Records shown =>
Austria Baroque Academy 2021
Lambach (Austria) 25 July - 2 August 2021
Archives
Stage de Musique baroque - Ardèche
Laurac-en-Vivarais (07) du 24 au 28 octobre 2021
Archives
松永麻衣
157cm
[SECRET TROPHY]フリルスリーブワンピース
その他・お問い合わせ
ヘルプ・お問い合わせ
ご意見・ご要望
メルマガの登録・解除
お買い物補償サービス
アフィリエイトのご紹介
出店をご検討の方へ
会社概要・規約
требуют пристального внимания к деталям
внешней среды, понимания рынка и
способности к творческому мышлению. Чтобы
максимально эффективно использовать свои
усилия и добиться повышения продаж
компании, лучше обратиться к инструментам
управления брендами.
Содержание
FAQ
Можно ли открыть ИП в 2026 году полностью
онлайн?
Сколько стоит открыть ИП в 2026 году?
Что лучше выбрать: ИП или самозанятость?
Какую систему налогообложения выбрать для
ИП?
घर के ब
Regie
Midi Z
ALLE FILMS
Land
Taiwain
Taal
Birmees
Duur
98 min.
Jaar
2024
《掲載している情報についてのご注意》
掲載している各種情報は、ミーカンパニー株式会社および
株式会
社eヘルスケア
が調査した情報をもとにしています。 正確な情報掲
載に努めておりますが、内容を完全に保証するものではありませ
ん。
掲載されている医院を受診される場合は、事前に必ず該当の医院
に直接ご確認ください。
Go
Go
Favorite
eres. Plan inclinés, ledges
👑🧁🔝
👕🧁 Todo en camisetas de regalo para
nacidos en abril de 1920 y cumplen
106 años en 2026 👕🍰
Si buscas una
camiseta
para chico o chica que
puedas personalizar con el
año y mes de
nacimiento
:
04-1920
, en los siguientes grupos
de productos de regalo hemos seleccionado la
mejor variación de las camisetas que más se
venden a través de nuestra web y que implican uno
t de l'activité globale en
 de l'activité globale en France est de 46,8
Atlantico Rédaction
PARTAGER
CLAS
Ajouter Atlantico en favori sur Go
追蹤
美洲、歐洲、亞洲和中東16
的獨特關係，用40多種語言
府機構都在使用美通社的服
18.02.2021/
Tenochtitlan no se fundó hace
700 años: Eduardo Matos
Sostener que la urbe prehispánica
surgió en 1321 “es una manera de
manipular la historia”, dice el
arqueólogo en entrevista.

Task details => Type out the records again exactly, line for line.

Solution to the problem =>
Austria Baroque Academy 2021
Lambach (Austria) 25 July - 2 August 2021
Archives
Stage de Musique baroque - Ardèche
Laurac-en-Vivarais (07) du 24 au 28 octobre 2021
Archives
松永麻衣
157cm
[SECRET TROPHY]フリルスリーブワンピース
その他・お問い合わせ
ヘルプ・お問い合わせ
ご意見・ご要望
メルマガの登録・解除
お買い物補償サービス
アフィリエイトのご紹介
出店をご検討の方へ
会社概要・規約
требуют пристального внимания к деталям
внешней среды, понимания рынка и
способности к творческому мышлению. Чтобы
максимально эффективно использовать свои
усилия и добиться повышения продаж
компании, лучше обратиться к инструментам
управления брендами.
Содержание
FAQ
Можно ли открыть ИП в 2026 году полностью
онлайн?
Сколько стоит открыть ИП в 2026 году?
Что лучше выбрать: ИП или самозанятость?
Какую систему налогообложения выбрать для
ИП?
घर के ब
Regie
Midi Z
ALLE FILMS
Land
Taiwain
Taal
Birmees
Duur
98 min.
Jaar
2024
《掲載している情報についてのご注意》
掲載している各種情報は、ミーカンパニー株式会社および
株式会
社eヘルスケア
が調査した情報をもとにしています。 正確な情報掲
載に努めておりますが、内容を完全に保証するものではありませ
ん。
掲載されている医院を受診される場合は、事前に必ず該当の医院
に直接ご確認ください。
Go
Go
Favorite
eres. Plan inclinés, ledges
👑🧁🔝
👕🧁 Todo en camisetas de regalo para
nacidos en abril de 1920 y cumplen
106 años en 2026 👕🍰
Si buscas una
camiseta
para chico o chica que
puedas personalizar con el
año y mes de
nacimiento
:
04-1920
, en los siguientes grupos
de productos de regalo hemos seleccionado la
mejor variación de las camisetas que más se
venden a través de nuestra web y que implican uno
t de l'activité globale en
 de l'activité globale en France est de 46,8
Atlantico Rédaction
PARTAGER
CLAS
Ajouter Atlantico en favori sur Go
追蹤
美洲、歐洲、亞洲和中東16
的獨特關係，用40多種語言
府機構都在使用美通社的服
18.02.2021/
Tenochtitlan no se fundó hace
700 años: Eduardo Matos
Sostener que la urbe prehispánica
surgió en 1321 “es una manera de
manipular la historia”, dice el
arqueólogo en entrevista.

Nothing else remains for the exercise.